> _DESCRIPTION OF THE TASK_: The answer must be an exact transcription of every record.

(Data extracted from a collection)
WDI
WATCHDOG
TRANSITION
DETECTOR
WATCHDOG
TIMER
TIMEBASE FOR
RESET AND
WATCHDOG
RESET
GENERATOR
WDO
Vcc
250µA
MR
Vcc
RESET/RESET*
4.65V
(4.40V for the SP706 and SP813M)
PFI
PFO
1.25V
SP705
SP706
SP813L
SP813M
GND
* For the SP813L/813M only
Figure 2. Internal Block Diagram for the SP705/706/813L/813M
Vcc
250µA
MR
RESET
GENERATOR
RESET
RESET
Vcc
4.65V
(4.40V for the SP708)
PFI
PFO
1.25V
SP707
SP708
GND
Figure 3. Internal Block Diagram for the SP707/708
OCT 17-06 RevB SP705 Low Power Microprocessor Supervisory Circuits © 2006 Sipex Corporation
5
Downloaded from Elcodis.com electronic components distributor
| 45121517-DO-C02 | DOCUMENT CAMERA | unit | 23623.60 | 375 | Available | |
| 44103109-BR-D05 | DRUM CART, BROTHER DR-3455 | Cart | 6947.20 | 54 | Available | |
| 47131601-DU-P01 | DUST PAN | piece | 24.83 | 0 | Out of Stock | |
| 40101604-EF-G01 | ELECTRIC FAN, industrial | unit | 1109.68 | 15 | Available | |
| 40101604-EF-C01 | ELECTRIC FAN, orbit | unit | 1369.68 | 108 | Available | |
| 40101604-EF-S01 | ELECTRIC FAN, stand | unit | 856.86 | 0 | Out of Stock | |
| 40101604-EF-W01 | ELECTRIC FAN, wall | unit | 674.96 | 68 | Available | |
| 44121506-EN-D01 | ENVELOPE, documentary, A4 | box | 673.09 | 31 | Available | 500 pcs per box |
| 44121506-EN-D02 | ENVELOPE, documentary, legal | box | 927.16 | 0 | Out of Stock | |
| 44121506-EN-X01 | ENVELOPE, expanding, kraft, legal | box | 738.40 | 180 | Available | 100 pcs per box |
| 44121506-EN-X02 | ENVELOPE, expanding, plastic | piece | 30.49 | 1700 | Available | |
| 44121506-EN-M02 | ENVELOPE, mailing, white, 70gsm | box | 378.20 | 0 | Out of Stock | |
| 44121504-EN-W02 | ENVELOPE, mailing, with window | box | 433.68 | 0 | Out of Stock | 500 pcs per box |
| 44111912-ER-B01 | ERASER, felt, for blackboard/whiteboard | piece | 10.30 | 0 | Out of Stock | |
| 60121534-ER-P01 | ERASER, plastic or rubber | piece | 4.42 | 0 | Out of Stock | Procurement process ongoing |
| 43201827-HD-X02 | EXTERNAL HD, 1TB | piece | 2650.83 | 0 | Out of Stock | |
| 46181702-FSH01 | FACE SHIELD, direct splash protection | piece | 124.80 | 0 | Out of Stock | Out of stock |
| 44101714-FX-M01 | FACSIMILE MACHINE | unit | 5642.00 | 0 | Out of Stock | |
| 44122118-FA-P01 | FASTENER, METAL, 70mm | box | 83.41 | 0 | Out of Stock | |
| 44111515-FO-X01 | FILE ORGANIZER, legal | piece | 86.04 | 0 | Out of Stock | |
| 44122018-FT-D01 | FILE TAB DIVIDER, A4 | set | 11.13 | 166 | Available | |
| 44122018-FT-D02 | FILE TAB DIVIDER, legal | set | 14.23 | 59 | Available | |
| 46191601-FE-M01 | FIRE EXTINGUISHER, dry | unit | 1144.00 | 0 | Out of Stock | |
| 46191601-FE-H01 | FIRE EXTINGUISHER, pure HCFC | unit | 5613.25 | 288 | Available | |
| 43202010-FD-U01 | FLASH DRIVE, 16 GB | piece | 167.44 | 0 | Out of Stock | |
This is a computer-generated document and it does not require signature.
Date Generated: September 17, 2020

> _ANSWER_:
WDI
WATCHDOG
TRANSITION
DETECTOR
WATCHDOG
TIMER
TIMEBASE FOR
RESET AND
WATCHDOG
RESET
GENERATOR
WDO
Vcc
250µA
MR
Vcc
RESET/RESET*
4.65V
(4.40V for the SP706 and SP813M)
PFI
PFO
1.25V
SP705
SP706
SP813L
SP813M
GND
* For the SP813L/813M only
Figure 2. Internal Block Diagram for the SP705/706/813L/813M
Vcc
250µA
MR
RESET
GENERATOR
RESET
RESET
Vcc
4.65V
(4.40V for the SP708)
PFI
PFO
1.25V
SP707
SP708
GND
Figure 3. Internal Block Diagram for the SP707/708
OCT 17-06 RevB SP705 Low Power Microprocessor Supervisory Circuits © 2006 Sipex Corporation
5
Downloaded from Elcodis.com electronic components distributor
| 45121517-DO-C02 | DOCUMENT CAMERA | unit | 23623.60 | 375 | Available | |
| 44103109-BR-D05 | DRUM CART, BROTHER DR-3455 | Cart | 6947.20 | 54 | Available | |
| 47131601-DU-P01 | DUST PAN | piece | 24.83 | 0 | Out of Stock | |
| 40101604-EF-G01 | ELECTRIC FAN, industrial | unit | 1109.68 | 15 | Available | |
| 40101604-EF-C01 | ELECTRIC FAN, orbit | unit | 1369.68 | 108 | Available | |
| 40101604-EF-S01 | ELECTRIC FAN, stand | unit | 856.86 | 0 | Out of Stock | |
| 40101604-EF-W01 | ELECTRIC FAN, wall | unit | 674.96 | 68 | Available | |
| 44121506-EN-D01 | ENVELOPE, documentary, A4 | box | 673.09 | 31 | Available | 500 pcs per box |
| 44121506-EN-D02 | ENVELOPE, documentary, legal | box | 927.16 | 0 | Out of Stock | |
| 44121506-EN-X01 | ENVELOPE, expanding, kraft, legal | box | 738.40 | 180 | Available | 100 pcs per box |
| 44121506-EN-X02 | ENVELOPE, expanding, plastic | piece | 30.49 | 1700 | Available | |
| 44121506-EN-M02 | ENVELOPE, mailing, white, 70gsm | box | 378.20 | 0 | Out of Stock | |
| 44121504-EN-W02 | ENVELOPE, mailing, with window | box | 433.68 | 0 | Out of Stock | 500 pcs per box |
| 44111912-ER-B01 | ERASER, felt, for blackboard/whiteboard | piece | 10.30 | 0 | Out of Stock | |
| 60121534-ER-P01 | ERASER, plastic or rubber | piece | 4.42 | 0 | Out of Stock | Procurement process ongoing |
| 43201827-HD-X02 | EXTERNAL HD, 1TB | piece | 2650.83 | 0 | Out of Stock | |
| 46181702-FSH01 | FACE SHIELD, direct splash protection | piece | 124.80 | 0 | Out of Stock | Out of stock |
| 44101714-FX-M01 | FACSIMILE MACHINE | unit | 5642.00 | 0 | Out of Stock | |
| 44122118-FA-P01 | FASTENER, METAL, 70mm | box | 83.41 | 0 | Out of Stock | |
| 44111515-FO-X01 | FILE ORGANIZER, legal | piece | 86.04 | 0 | Out of Stock | |
| 44122018-FT-D01 | FILE TAB DIVIDER, A4 | set | 11.13 | 166 | Available | |
| 44122018-FT-D02 | FILE TAB DIVIDER, legal | set | 14.23 | 59 | Available | |
| 46191601-FE-M01 | FIRE EXTINGUISHER, dry | unit | 1144.00 | 0 | Out of Stock | |
| 46191601-FE-H01 | FIRE EXTINGUISHER, pure HCFC | unit | 5613.25 | 288 | Available | |
| 43202010-FD-U01 | FLASH DRIVE, 16 GB | piece | 167.44 | 0 | Out of Stock | |
This is a computer-generated document and it does not require signature.
Date Generated: September 17, 2020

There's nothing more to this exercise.